**Your task:** Examine each line of the data. Copy the line if it includes the word "resetn".

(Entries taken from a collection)
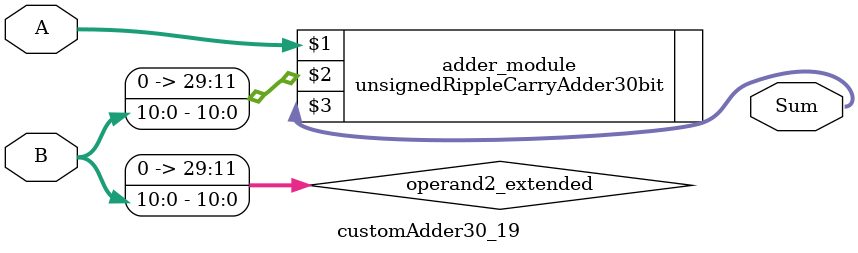
<source format=v>

module customAdder30_19(
                    input [29 : 0] A,
                    input [10 : 0] B,
                    
                    output [30 : 0] Sum
            );

    wire [29 : 0] operand2_extended;
    
    assign operand2_extended =  {19'b0, B};
    
    unsignedRippleCarryAdder30bit adder_module(
        A,
        operand2_extended,
        Sum
    );
    
endmodule
        
</source>
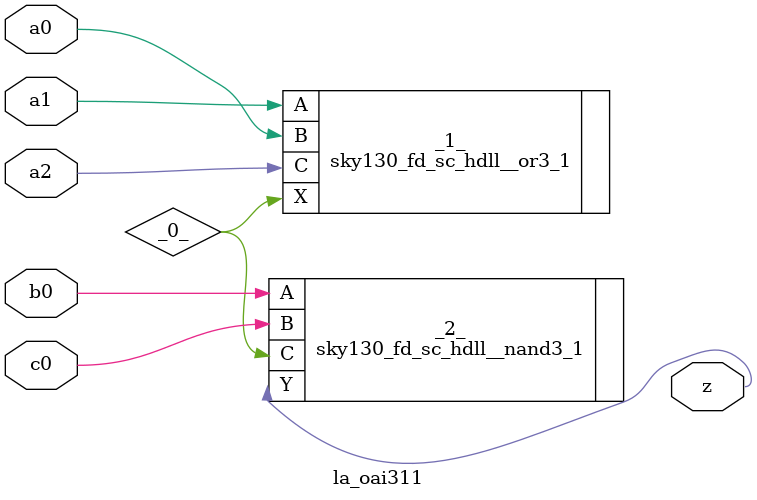
<source format=v>

/* Generated by Yosys 0.38+92 (git sha1 84116c9a3, x86_64-conda-linux-gnu-cc 11.2.0 -fvisibility-inlines-hidden -fmessage-length=0 -march=nocona -mtune=haswell -ftree-vectorize -fPIC -fstack-protector-strong -fno-plt -O2 -ffunction-sections -fdebug-prefix-map=/root/conda-eda/conda-eda/workdir/conda-env/conda-bld/yosys_1708682838165/work=/usr/local/src/conda/yosys-0.38_93_g84116c9a3 -fdebug-prefix-map=/user/projekt_pia/miniconda3/envs/sc=/usr/local/src/conda-prefix -fPIC -Os -fno-merge-constants) */

module la_oai311(a0, a1, a2, b0, c0, z);
  wire _0_;
  input a0;
  wire a0;
  input a1;
  wire a1;
  input a2;
  wire a2;
  input b0;
  wire b0;
  input c0;
  wire c0;
  output z;
  wire z;
  sky130_fd_sc_hdll__or3_1 _1_ (
    .A(a1),
    .B(a0),
    .C(a2),
    .X(_0_)
  );
  sky130_fd_sc_hdll__nand3_1 _2_ (
    .A(b0),
    .B(c0),
    .C(_0_),
    .Y(z)
  );
endmodule

</source>
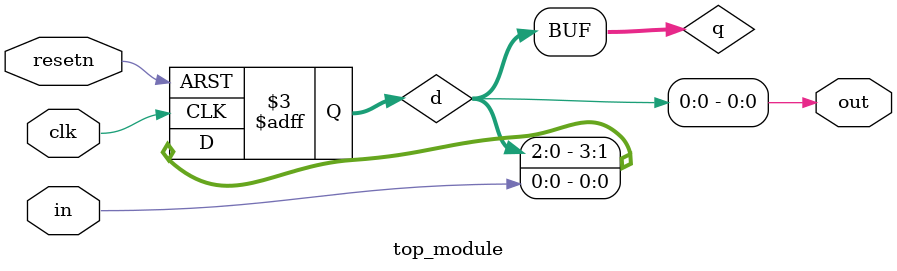
<source format=sv>
module top_module (
    input clk,
    input resetn,
    input in,
    output out
);

reg [3:0] d;
wire [3:0] q;

// D Flip-Flop
always @(posedge clk or negedge resetn) begin
    if (~resetn)
        d <= 4'b0;
    else
        d <= {d[2:0], in};
end

assign q = d;

assign out = q[0];

endmodule

</source>
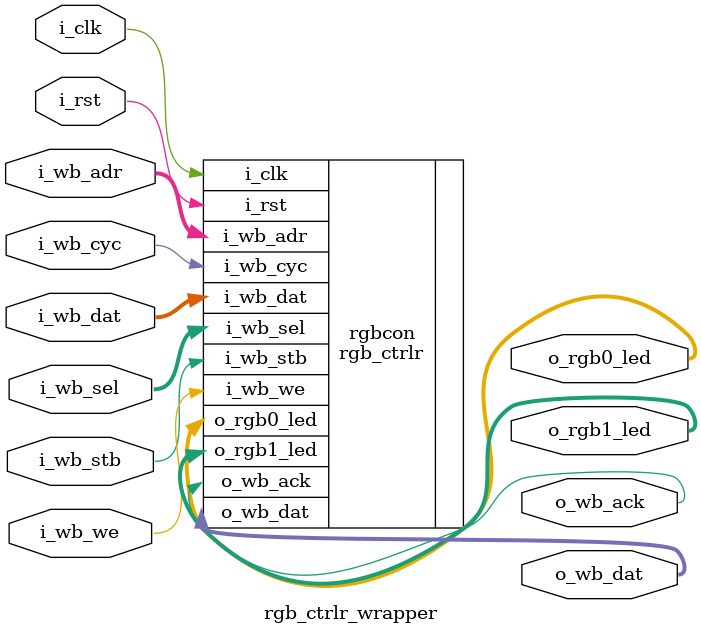
<source format=v>
/*
* Author: Ibrahim Binmahfood
* ECE540, Kravitz
* Project 1, Part 3: RGB LED Controller - wrapper
* 11/01/2023
*
* Platform: RVfpga on Boolean Board
* Description: Wraps the system verilog rtl module 'rgb_ctrlr' into a verilog
* module. Due to System Verilog not directly supported by Vivado for rtl modules
* System Verilog.
*
*/

module rgb_ctrlr_wrapper
    (input wire i_clk,
     input wire i_rst,
     // Wishbone Interface
     input wire [5:0] i_wb_adr,     // only need 6 bits for six registers
     input wire [31:0] i_wb_dat,
     input wire [3:0] i_wb_sel,     // At most need 4 select lines
     input wire i_wb_we,
     input wire i_wb_cyc,
     input wire i_wb_stb,
     output wire [31:0] o_wb_dat,   // Have 32 bit register peripherals
     output wire o_wb_ack,
     // RGB LEDs
     output wire [2:0] o_rgb0_led, // RGB[0] = B; RGB[1] = G; RGB[2] = R;
     output wire [2:0] o_rgb1_led);

    rgb_ctrlr rgbcon
       (.i_clk          (i_clk),
        .i_rst          (i_rst),
        .i_wb_adr       (i_wb_adr),
        .i_wb_dat       (i_wb_dat),
        .i_wb_sel       (i_wb_sel),
        .i_wb_we        (i_wb_we),
        .i_wb_cyc       (i_wb_cyc),
        .i_wb_stb       (i_wb_stb),
        .o_wb_dat       (o_wb_dat),
        .o_wb_ack       (o_wb_ack),
        .o_rgb0_led     (o_rgb0_led),
        .o_rgb1_led     (o_rgb1_led));

endmodule

</source>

**Output:**
    input resetn,
always @(posedge clk or negedge resetn) begin
    if (~resetn)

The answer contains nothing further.